Dat zou de huidige vraag- en prijspiek naar grondstoffen gewoon ‘cyclisch’ maken – tijdelijk dus, en niet ‘supercyclisch’. Bovendien: wat is de kans dat een supercyclus al weer zo snel na de vorige opduikt? Is er, bij de diagnose van wat er op de financiële markten aan de hand is, dan geen sprake van ‘supercyclusinflatie’? Dat ligt aan het onderliggende verhaal. Als de wereld in snel tempo verduurzaamt, dan kan zo’n groene golf sommige grondstoffen duurzaam optillen. Denk aan de metalen en andere grondstoffen die nodig zijn voor de productie van batterijen. Of koper, voor elektriciteitsleidingen . Dat laatste metaal bereikte vorige week nog een recordprijs.
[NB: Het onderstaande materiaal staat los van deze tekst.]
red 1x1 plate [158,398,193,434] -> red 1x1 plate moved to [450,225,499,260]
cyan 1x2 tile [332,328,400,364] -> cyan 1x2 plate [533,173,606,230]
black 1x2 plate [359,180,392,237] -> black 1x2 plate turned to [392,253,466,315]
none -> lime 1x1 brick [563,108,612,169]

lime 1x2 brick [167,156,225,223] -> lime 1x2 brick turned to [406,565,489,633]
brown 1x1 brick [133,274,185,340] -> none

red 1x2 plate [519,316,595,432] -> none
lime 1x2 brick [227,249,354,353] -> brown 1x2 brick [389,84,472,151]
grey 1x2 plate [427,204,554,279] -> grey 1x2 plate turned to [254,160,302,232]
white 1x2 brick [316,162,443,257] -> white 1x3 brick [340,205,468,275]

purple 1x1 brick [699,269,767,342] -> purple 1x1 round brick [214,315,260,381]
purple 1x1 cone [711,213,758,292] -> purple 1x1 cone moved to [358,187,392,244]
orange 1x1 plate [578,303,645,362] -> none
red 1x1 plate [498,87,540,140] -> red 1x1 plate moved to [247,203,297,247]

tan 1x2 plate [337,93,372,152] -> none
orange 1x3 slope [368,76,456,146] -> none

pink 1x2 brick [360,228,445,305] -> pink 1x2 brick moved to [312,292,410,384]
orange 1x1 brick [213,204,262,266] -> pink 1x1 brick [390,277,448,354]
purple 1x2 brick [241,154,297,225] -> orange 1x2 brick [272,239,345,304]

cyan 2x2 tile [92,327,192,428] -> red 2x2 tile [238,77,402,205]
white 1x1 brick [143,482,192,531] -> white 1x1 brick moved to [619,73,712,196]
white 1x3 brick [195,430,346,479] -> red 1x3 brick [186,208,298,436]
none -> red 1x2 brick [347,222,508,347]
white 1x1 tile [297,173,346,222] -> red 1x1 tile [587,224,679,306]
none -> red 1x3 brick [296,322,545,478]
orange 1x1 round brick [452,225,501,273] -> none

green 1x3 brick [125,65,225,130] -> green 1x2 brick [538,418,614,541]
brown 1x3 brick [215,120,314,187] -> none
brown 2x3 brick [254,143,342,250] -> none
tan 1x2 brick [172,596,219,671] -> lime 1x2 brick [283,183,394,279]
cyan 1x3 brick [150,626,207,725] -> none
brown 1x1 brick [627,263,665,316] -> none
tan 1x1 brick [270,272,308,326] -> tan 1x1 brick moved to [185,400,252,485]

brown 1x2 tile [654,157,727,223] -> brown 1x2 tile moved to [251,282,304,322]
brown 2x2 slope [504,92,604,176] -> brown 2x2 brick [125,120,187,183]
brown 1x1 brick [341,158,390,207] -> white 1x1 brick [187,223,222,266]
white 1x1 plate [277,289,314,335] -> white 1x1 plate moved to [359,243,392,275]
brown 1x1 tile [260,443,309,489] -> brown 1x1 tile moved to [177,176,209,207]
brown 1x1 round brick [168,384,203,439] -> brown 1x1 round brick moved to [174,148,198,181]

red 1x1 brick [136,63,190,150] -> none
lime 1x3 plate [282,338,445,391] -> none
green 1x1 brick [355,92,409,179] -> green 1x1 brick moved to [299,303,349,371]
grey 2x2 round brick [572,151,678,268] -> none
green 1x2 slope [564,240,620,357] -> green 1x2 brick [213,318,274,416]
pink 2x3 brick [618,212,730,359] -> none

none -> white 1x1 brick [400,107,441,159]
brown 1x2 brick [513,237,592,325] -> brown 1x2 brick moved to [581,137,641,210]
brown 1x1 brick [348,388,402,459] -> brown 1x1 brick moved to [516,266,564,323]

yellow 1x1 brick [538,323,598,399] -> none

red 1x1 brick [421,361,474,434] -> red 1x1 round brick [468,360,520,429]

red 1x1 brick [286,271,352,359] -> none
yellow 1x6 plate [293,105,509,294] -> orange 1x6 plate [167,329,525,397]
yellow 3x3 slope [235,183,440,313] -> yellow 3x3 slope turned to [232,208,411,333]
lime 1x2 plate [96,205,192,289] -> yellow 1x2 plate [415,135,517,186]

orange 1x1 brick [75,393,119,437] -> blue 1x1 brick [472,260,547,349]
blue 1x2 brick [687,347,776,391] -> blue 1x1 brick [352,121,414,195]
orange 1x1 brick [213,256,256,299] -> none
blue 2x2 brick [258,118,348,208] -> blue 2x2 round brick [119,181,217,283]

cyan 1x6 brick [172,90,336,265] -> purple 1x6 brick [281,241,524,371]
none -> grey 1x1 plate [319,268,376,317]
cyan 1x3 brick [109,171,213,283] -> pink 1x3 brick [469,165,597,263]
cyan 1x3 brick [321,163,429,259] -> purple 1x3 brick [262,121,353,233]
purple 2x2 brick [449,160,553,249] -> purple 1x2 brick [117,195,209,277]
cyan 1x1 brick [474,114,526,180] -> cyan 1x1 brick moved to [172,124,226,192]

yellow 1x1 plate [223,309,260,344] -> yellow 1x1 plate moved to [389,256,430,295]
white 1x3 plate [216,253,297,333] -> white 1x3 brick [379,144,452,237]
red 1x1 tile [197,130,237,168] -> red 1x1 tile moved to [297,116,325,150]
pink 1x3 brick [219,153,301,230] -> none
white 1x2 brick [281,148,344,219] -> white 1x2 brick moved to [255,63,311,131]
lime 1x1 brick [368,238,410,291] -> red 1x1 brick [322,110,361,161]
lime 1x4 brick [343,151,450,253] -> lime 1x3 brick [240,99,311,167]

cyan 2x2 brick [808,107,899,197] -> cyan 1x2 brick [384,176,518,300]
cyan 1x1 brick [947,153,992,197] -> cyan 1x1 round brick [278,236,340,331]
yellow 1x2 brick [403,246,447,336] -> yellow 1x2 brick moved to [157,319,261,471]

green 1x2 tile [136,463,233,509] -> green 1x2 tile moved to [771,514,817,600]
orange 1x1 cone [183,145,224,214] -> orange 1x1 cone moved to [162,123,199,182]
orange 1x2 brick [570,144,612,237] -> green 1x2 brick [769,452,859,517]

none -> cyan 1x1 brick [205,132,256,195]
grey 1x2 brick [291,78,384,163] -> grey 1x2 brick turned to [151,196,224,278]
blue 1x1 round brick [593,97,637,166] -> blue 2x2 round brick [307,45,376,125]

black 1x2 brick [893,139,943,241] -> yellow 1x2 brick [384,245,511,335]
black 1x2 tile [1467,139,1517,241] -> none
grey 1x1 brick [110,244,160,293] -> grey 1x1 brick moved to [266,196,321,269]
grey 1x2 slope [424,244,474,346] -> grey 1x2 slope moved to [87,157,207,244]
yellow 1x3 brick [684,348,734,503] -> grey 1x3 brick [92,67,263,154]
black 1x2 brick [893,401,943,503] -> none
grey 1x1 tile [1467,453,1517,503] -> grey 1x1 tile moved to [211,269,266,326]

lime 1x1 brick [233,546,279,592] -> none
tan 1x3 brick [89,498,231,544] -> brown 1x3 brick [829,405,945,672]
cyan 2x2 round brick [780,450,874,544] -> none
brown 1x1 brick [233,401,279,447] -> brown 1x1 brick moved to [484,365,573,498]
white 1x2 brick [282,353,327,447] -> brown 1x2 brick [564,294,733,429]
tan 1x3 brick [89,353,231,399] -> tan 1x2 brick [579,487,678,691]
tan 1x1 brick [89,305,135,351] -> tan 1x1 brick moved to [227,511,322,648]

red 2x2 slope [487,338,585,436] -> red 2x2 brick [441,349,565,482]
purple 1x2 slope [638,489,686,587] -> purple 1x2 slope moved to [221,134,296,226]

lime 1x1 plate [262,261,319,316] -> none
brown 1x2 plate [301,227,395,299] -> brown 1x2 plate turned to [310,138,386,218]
Of dat genoeg is? Mocht de inflatie uit de hand lopen, dan is een grondstoffenpiek zoals in de jaren zeventig ook mogelijk. Er zijn zat beleggers die grondstoffen kopen als bescherming tegen inflatie, en daarmee de inflatie bestendigen waar ze bang voor zijn. Maar vooralsnog lijkt de grondstoffenhausse vooral een klaroenstoot bij het einde van de pandemie.